La programmazione musicale è stata anch’essa nutrita. Ha aperto la rassegna il gruppo Dubioza Kolektiv che, attraverso un mix di dub, reggae e hard core, si fa portavoce di un’alternativa politica alle derive nazionaliste della Bosnia Erzegovina. Ma è stato in particolare il Damir Imamović Trio, che prosegue nel suo progetto di esplorare in varie direzioni la sevdah, musica tradizionale della Bosnia Erzegovina, a registrare il tutto esaurito e a provocare nel pubblico un vero trasporto emotivo. E, oltretutto, a raggiungere un pubblico ben più esteso dell’ambiente di attivisti che è naturalmente portato a frequentare questo genere di eventi.

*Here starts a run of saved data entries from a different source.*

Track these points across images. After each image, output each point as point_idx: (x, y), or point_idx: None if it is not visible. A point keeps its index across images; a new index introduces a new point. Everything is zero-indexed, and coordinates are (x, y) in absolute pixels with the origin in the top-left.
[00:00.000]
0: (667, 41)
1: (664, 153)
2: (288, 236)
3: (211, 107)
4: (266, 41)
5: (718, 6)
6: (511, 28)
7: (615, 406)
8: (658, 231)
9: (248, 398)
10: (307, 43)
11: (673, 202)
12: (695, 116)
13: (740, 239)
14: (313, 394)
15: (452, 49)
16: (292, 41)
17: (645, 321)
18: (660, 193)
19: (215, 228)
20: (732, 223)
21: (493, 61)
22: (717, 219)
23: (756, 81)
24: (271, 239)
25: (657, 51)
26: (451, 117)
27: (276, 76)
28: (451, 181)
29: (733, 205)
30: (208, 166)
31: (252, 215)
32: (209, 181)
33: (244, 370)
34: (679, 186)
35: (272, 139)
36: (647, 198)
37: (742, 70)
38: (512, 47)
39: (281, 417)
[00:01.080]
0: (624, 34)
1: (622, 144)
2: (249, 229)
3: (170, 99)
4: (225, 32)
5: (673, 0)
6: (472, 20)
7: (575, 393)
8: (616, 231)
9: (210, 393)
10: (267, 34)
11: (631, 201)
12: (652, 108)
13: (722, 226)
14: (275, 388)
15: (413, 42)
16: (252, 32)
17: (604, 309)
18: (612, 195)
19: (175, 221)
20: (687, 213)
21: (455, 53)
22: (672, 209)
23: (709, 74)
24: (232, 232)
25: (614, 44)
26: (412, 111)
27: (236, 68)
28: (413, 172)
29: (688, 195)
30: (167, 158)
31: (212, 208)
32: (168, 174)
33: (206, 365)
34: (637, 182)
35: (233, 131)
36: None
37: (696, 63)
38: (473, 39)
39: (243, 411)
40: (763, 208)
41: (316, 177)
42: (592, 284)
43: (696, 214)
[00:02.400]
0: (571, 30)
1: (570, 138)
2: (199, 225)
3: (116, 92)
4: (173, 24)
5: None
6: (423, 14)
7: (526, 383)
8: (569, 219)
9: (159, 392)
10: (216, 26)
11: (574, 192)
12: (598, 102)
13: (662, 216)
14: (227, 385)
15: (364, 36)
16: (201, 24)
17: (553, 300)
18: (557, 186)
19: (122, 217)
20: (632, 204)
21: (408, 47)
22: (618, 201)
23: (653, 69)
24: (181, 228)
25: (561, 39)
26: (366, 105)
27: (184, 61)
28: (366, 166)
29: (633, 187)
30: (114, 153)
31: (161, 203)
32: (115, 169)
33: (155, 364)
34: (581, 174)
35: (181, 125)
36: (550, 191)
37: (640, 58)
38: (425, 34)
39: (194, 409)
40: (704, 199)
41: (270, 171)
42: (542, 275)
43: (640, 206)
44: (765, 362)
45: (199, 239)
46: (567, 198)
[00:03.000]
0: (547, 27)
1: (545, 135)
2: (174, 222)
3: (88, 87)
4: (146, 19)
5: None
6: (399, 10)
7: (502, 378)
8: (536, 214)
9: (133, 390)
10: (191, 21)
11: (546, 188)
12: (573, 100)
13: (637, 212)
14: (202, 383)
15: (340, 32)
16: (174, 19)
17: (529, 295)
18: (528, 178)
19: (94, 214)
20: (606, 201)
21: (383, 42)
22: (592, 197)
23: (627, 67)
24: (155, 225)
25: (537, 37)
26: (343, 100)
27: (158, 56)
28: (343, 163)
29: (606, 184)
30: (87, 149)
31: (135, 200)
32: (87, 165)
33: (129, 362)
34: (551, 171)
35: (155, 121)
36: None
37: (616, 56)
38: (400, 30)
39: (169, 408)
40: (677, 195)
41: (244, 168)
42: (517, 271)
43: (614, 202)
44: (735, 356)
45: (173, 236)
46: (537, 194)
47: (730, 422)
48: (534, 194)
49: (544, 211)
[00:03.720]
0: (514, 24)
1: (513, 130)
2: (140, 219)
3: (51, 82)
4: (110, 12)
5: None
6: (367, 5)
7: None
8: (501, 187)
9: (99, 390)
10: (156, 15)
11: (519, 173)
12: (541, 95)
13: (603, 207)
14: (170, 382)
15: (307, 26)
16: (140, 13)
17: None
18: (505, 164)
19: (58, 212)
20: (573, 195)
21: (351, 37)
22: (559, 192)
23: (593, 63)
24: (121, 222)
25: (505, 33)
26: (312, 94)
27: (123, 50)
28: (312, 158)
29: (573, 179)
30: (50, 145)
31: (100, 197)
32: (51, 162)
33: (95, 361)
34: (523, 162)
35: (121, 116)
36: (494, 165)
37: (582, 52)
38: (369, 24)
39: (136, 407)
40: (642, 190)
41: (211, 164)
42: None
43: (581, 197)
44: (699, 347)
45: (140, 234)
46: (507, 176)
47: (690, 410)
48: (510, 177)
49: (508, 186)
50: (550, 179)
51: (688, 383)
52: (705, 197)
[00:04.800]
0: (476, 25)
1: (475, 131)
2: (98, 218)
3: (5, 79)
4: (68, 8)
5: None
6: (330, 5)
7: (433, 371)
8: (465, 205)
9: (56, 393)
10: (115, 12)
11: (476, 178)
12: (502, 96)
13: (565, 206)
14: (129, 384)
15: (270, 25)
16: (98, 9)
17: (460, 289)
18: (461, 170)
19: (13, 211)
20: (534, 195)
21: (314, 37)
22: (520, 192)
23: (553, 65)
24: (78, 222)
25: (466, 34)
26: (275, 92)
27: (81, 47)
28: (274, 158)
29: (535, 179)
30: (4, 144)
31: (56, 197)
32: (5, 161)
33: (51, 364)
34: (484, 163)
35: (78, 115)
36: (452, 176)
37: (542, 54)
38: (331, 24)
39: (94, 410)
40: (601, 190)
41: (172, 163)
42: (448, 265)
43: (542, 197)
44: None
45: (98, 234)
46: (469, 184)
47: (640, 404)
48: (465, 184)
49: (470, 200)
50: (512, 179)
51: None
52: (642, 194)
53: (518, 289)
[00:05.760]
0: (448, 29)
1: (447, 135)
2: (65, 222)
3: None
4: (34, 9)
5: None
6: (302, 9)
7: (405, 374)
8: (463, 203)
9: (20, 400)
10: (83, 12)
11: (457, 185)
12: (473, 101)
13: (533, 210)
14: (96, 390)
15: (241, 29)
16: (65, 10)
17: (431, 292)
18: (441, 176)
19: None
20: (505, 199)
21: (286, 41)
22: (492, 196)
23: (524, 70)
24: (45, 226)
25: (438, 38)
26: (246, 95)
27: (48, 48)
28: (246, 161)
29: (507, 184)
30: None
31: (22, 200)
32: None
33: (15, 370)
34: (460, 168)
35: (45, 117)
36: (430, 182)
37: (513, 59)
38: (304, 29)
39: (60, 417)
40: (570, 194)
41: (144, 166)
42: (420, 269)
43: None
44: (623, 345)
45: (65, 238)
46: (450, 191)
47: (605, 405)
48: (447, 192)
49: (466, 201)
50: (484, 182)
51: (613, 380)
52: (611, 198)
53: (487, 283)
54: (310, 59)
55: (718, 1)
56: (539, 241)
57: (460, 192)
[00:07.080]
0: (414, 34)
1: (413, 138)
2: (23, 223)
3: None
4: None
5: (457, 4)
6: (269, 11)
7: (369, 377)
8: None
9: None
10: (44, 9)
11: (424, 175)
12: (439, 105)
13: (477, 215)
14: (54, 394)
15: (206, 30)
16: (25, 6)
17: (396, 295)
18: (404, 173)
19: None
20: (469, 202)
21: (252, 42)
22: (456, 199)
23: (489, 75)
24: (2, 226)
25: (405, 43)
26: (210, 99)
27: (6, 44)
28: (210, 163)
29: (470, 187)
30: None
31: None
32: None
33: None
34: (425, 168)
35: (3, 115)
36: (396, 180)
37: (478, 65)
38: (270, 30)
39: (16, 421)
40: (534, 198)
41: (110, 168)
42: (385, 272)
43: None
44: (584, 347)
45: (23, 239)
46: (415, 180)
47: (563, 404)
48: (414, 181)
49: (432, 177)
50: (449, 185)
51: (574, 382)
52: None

Il viaggio attraverso la società bosniaca è proseguito con una serie di documentari, attraverso i quali si è parlato di guerra, delle sue premesse e delle sue conseguenze, ma anche di attualità. In particolare le proiezioni di "Queer Sarajevo Festival 2008" e "Demokracija u prevodu" (Democrazia in traduzione) hanno spinto il pubblico al dibattito: il primo denuncia le aggressioni e le violenze avvenute nella notte dell’apertura (e immediata chiusura) del primo evento culturale della locale comunità LGBT, nella silenziosa connivenza della polizia e della gran parte del mondo politico; "Demokracija u prevodu" racconta invece l’ondata di partecipazione politica dal basso che la scorsa primavera ha portato per le strade la società civile di Sarajevo con la richiesta di dimissioni dei vertici cittadini e cantonali. Oltre a ciò ancora arte contemporanea, come il "Calendario urbano" di Ajna Zatriċ, esposto all’esterno del Teatro drammatico jugoslavo, fotografia (Rikard Larma), eventi letterari (la presentazione dell’ultimo libro di Miljenko Jergović, conosciuto in Italia soprattutto per "Le Marlboro di Sarajevo"), party (dj set del duo femminile Starke), panels di discussione sui temi della libertà di movimento e regime dei visti, libertà di espressione e di stampa, libertà di orientamento sessuale.

Borka Pavičević, direttrice del Centro per la decontaminazione culturale, si dichiara molto soddisfatta dell’evento: "Si tratta del coronamento di un lungo lavoro, iniziato negli anni ’90 con mostre su Sarajevo, Tuzla, Srebrenica. Da quest’anno, per la prima volta, abbiamo avuto anche un appoggio istituzionale, in particolare dai vertici cittadini, il che è senz’altro positivo. In un certo senso il tempo ha lavorato nella direzione giusta, dal momento che ci è riuscito quello che non era stato possibile alcuni anni fa con la manifestazione su Srebrenica, alla quale venne rifiutato uno spazio istituzionale. Il lavoro della società civile è appunto quello di fare pressione sul governo. Rispetto al festival, in particolare io credo che sia stato molto interessante il dibattito avvenuto il 17 maggio, giorno internazionale contro l’omofobia. Per una volta si è parlato di una diversità che non è quella nazionale, si sono sottolineate le pressioni delle autorità religiose sulla società civile e si sono demistificati alcuni miti entrati nella coscienza collettiva".

Tra eventi, performances e dibattiti, il festival "Dani Sarajeva", che ha portato quasi 300 artisti sarajevesi a Belgrado, sembra essere riuscito nel suo intento di dare un piccolo contributo alla migliore conoscenza reciproca di due realtà che spesso, anche solo per inerzia, non comunicano.